A cryptographic mode of operation has two parts: encryption/decryption and message authentication (anti tampering). You must use both, because encryption is malleable. Every message sent and received must be fully processed by both.
The possible options for encryption/decryption:
CBC mode has an inherent limitation that in the encryption direction (decryption doesn't have this problem) the 16 byte blocks need to be processed one after another, limiting parallelism. When you need to process many messages / streams in parallel, you can get enough parallelism to saturate AESNI units, but that depends on traffic pattern.
CTR mode and modes based on CTR (like GCM and CCM), on the other hand, can process all blocks in parallel. This means that with long enough messages, a single stream of data can saturate AESNI units. 768 bytes is long enough.
AES is either slow or insecure without special hardware support. Luckily, since ~all x86 chips since 2010 have AESNI, AES is fast on x86. On the order of a few gigabytes (not gigabits) per second per core, when AES blocks can be processed in parallel (so CTR and CTR based, not CBC).
ChaCha20 exists to be fast on chips that don't have hardware AES, like phones and tablets. On x86 (for example, on the other side of a connection from a phone) it is fast enough, maybe 1.6GB/sec. On phones and tablets, something like 100MB/sec, depending on the micro-architecture and the power/cooling budget.
The possible options for MAC:
HMAC is a bit more complicated than the raw hash function, but for longer messages it is just a bit slower than the raw hash function. SHA-256 is slow, on the order of 400MB/sec. With AVX when processing parallel streams or with Intel SHA Extensions, it can be ok, up to a few gigabytes per second per core (e.g. see this). The SHA instructions are new, not common. Support is bad. Intel's IPSec library supports them though.
- CBCMAC (AES-XCBC-MAC-96 or CCM)
CBCMAC uses the same AES execution units to process the same amount of data, so it at best halves your throughput compared to just encryption/decryption. It uses CBC internally, so it's slower than CTR. The advantage is that a single accelerator circuit can be used for both encryption and MAC, saving silicon area / cost, and also lower complexity (chance of bugs).
GCM uses GMAC for MAC (and CTR for encryption). GMAC is slow without hardware support in the form of CLMUL instructions. Luckily ~all x86 chips since 2010 have that.
Poly1305 was invented to be fast on chips that don't have special hardware like SHA extensions or CLMUL, like phones and tablets. It's fast enough there (maybe 100MB/sec) and on x86 (maybe 2GB/sec).
In theory, the encryption and MAC modes can be mixed and matched, but in practice they are used in only a few combinations.

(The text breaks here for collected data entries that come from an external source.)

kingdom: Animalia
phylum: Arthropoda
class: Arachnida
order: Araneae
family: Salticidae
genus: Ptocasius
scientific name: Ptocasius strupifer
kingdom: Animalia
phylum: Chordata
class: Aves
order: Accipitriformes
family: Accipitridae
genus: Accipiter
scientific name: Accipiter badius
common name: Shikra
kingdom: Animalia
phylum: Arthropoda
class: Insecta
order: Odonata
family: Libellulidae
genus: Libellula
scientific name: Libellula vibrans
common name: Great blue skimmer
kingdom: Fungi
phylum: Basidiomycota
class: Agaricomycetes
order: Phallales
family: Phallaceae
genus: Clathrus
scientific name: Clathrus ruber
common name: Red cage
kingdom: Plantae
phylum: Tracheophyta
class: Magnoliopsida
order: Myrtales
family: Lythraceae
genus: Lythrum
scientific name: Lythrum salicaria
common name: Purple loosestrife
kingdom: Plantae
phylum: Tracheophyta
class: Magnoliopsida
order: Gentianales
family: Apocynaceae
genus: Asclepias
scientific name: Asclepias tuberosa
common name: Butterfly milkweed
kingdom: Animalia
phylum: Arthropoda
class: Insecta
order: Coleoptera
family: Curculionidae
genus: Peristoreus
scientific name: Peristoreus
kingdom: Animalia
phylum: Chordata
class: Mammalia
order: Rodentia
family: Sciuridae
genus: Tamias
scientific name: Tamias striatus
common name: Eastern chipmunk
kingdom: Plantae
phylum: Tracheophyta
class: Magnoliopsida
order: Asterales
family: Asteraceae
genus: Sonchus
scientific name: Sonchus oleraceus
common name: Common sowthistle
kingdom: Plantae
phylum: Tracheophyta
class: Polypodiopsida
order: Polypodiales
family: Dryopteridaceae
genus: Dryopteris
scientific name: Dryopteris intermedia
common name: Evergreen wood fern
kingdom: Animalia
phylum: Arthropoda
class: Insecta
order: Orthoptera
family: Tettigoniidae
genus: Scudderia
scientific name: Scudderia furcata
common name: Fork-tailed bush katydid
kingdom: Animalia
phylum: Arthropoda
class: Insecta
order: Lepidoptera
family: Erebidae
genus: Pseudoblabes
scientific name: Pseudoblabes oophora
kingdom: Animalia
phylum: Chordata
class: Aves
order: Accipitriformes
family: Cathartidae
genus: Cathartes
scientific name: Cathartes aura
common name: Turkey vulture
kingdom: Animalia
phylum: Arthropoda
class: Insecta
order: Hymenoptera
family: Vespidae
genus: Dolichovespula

Now, how to combine the performance numbers for the encryption part with the performance numbers for the MAC?
If they cannot be overlapped, you need to use (X*Y)/(X+Y) where X and Y are the performance of the two individual parts in the same units (e.g. MB/sec). Thus, for example, 520MB/sec encryption and 670MB/sec MAC leads to 293MB/sec combined throughout.
But in some cases they can be overlapped and then you might get the performance of the slowest of the two, with the other being "free". This is the case with GCM, which can run at the same speed as CTR, with GMAC being effectively for free. This is why it is popular. TLS and SSH switched to GCM (with ChaPoly for mobile). WireGuard is ChaPoly-only, for simplicity.
The above is generalities. I would suggest you always run your own benchmarks of the exact implementation on the exact hardware you intend to use. Message sizes play a role, processing multiple message streams in parallel plays a role and ability to overlap encryption and MAC plays a role.